I sometimes struggle with the fear of man, so reminders like these from Spurgeon’s Faith Checkbook are most welcome to me. Maybe to you, too.
On Hebrews 13:6 (So we can confidently say, “The Lord is my helper; I will not fear; what can man do to me?”), he writes:
Because God will never leave nor forsake us, we may well be content with such things as we have. Since the LORD is ours, we cannot be left without a friend, a treasure, and a dwelling place. This assurance may make us feel quite independent of men. Under such high patronage we do not feel tempted to cringe before our fellowmen and ask of them permission to call our lives our own; but what we say we boldly say and defy contradiction.

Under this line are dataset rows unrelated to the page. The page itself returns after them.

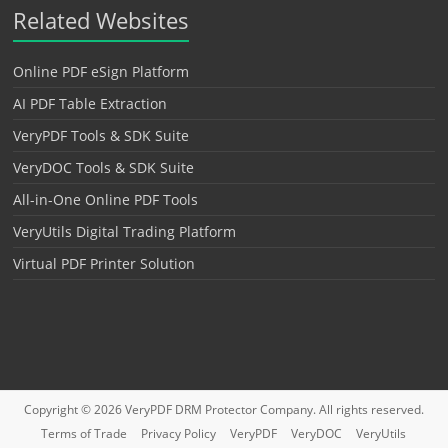
Related Websites
Online PDF eSign Platform
AI PDF Table Extraction
VeryPDF Tools & SDK Suite
VeryDOC Tools & SDK Suite
All-in-One Online PDF Tools
VeryUtils Digital Trading Platform
Virtual PDF Printer Solution
Copyright © 2026
VeryPDF DRM Protector
Company. All rights reserved.
Terms of Trade
Privacy Policy
VeryPDF
VeryDOC
VeryUtils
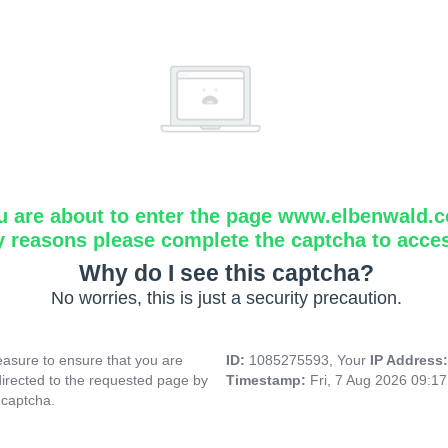
u are about to enter the page www.elbenwald.
y reasons please complete the captcha to acce
Why do I see this captcha?
No worries, this is just a security precaution.
asure to ensure that you are
ID:
1085275593, Your
IP Address
directed to the requested page by
Timestamp:
Fri, 7 Aug 2026 09:1
 captcha.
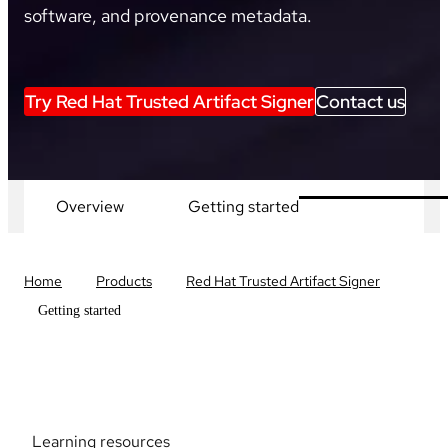
software, and provenance metadata.
Try Red Hat Trusted Artifact Signer
Contact us
Overview
Getting started
Home
Products
Red Hat Trusted Artifact Signer
Getting started
Learning resources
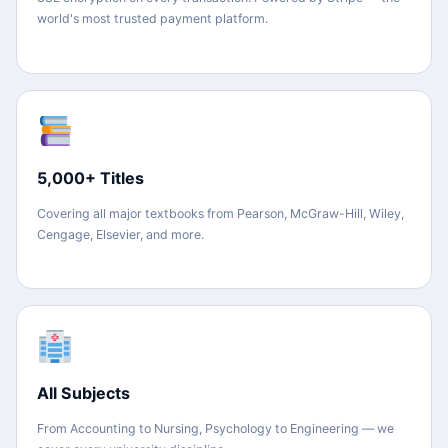
world's most trusted payment platform.
5,000+ Titles
Covering all major textbooks from Pearson, McGraw-Hill, Wiley,
Cengage, Elsevier, and more.
All Subjects
From Accounting to Nursing, Psychology to Engineering — we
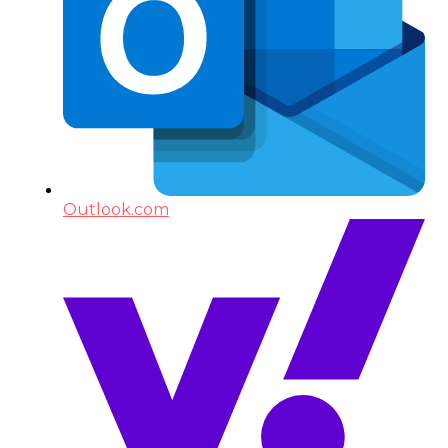
Outlook.com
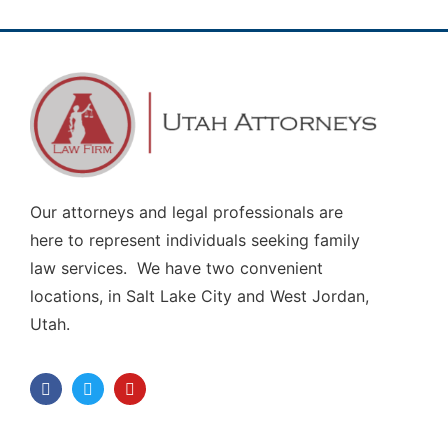
Our attorneys and legal professionals are
here to represent individuals seeking family
law services. We have two convenient
locations, in Salt Lake City and West Jordan,
Utah.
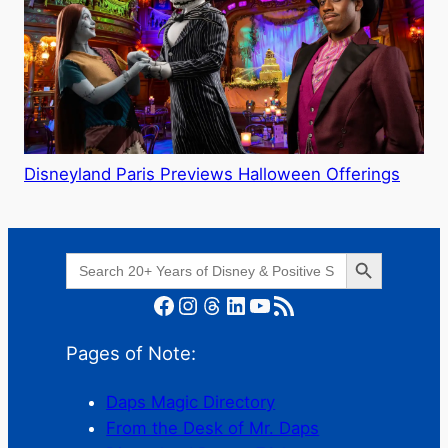
Disneyland Paris Previews Halloween Offerings
Search Button
Search
for:
Facebook
Instagram
Threads
LinkedIn
YouTube
RSS Feed
Pages of Note:
Daps Magic Directory
From the Desk of Mr. Daps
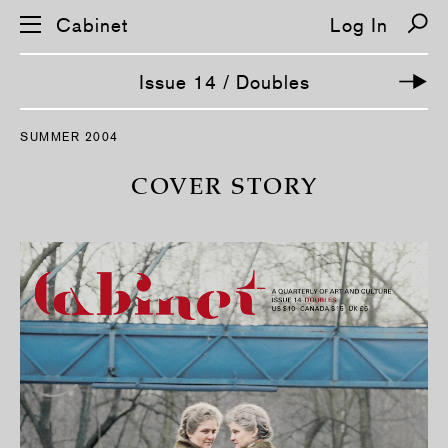
Cabinet
Log In
Issue 14 / Doubles
S
SUMMER 2004
k
i
p
COVER STORY
n
a
v
i
g
a
t
i
o
n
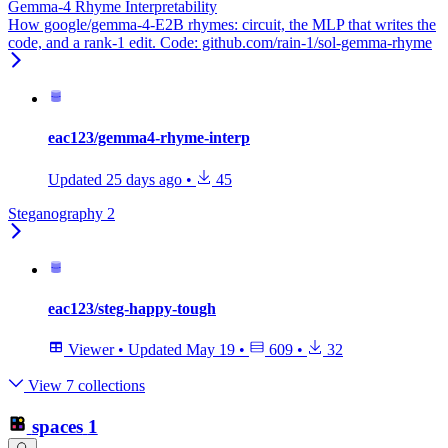
Gemma-4 Rhyme Interpretability
How google/gemma-4-E2B rhymes: circuit, the MLP that writes the
code, and a rank-1 edit. Code: github.com/rain-1/sol-gemma-rhyme
eac123/gemma4-rhyme-interp
Updated
25 days ago
•
45
Steganography 2
eac123/steg-happy-tough
Viewer
•
Updated
May 19
•
609
•
32
View 7 collections
spaces
1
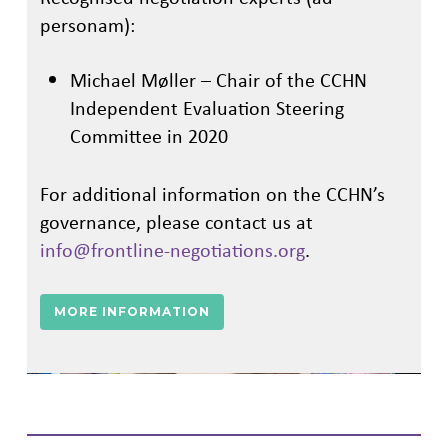
personam):
Michael Møller – Chair of the CCHN
Independent Evaluation Steering
Committee in 2020
For additional information on the CCHN’s
governance, please contact us at
info@frontline-negotiations.org
.
MORE INFORMATION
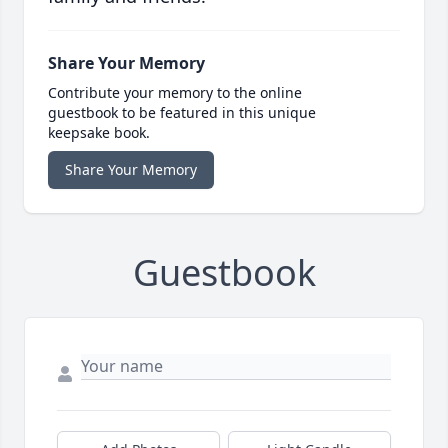
Share Your Memory
Contribute your memory to the online
guestbook to be featured in this unique
keepsake book.
Share Your Memory
Guestbook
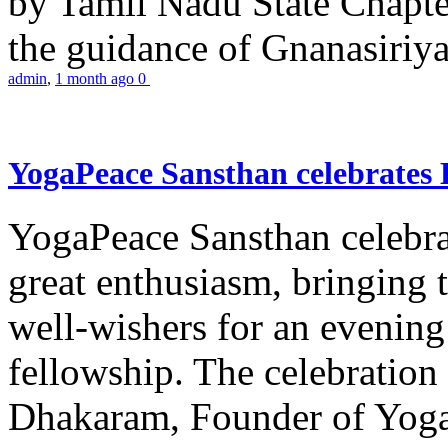
by Tamil Nadu State Chapt
the guidance of Gnanasiriya
admin
,
1 month ago
0
YogaPeace Sansthan celebrates
YogaPeace Sansthan celebr
great enthusiasm, bringing 
well-wishers for an evening 
fellowship. The celebrati
Dhakaram, Founder of Yog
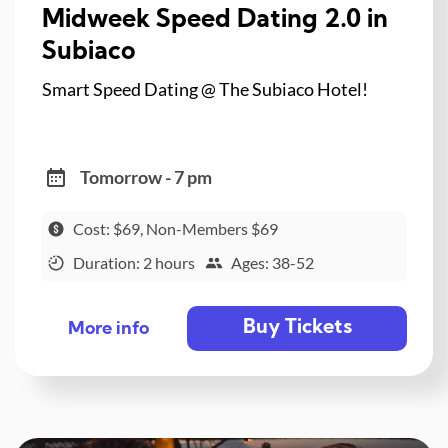
Midweek Speed Dating 2.0 in
Subiaco
Smart Speed Dating @ The Subiaco Hotel!
Tomorrow - 7 pm
Cost: $69, Non-Members $69
Duration: 2 hours
Ages: 38-52
Buy Tickets
More info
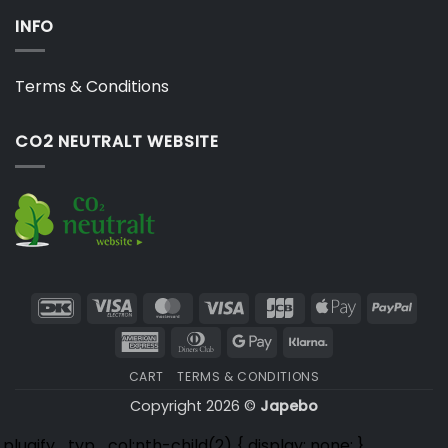
INFO
Terms & Conditions
CO2 NEUTRALT WEBSITE
DanKort
Visa
MasterCard
Visa
JCB
Apple
PayP
Electron
Pay
American
Dinners
Google
Klarna
Express
Club
Pay
CART
TERMS & CONDITIONS
Copyright 2026 ©
Japebo
.plugify_typ_col:nth-child(2) { display: none; }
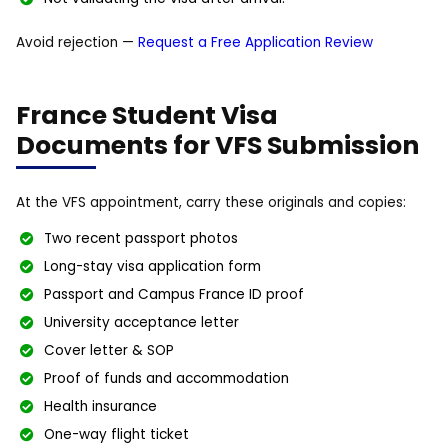
Avoid rejection —
Request a Free Application Review
France Student Visa
Documents for VFS Submission
At the VFS appointment, carry these originals and copies:
Two recent passport photos
Long-stay visa application form
Passport and Campus France ID proof
University acceptance letter
Cover letter & SOP
Proof of funds and accommodation
Health insurance
One-way flight ticket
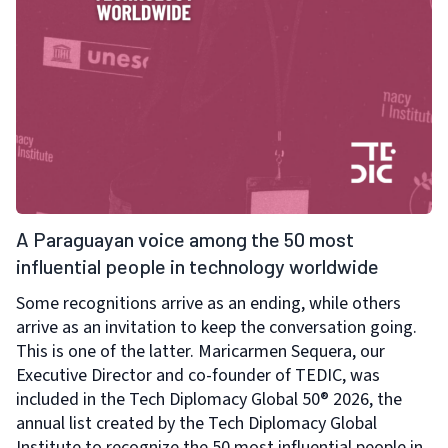
A Paraguayan voice among the 50 most
influential people in technology worldwide
Some recognitions arrive as an ending, while others
arrive as an invitation to keep the conversation going.
This is one of the latter. Maricarmen Sequera, our
Executive Director and co-founder of TEDIC, was
included in the Tech Diplomacy Global 50® 2026, the
annual list created by the Tech Diplomacy Global
Institute to recognize the 50 most influential people in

He who fears God has nothing else to fear. We should stand in such awe of the living LORD that all the threats that can be used by the proudest persecutor should have no more effect upon us than the whistling of the wind. Man in these days cannot do so much against us as he could when the apostle wrote the verse at the head of this page. Racks and stakes are out of fashion. Giant Pope cannot burn the pilgrims now. If the followers of false teachers try cruel mockery and scorn, we do not wonder at it, for the men of this world cannot love the heavenly seed. What then? We must bear the world’s scorn. It breaks no bones. God helping us, let us be bold; and when the world rages, let it rage, but let us not fear it.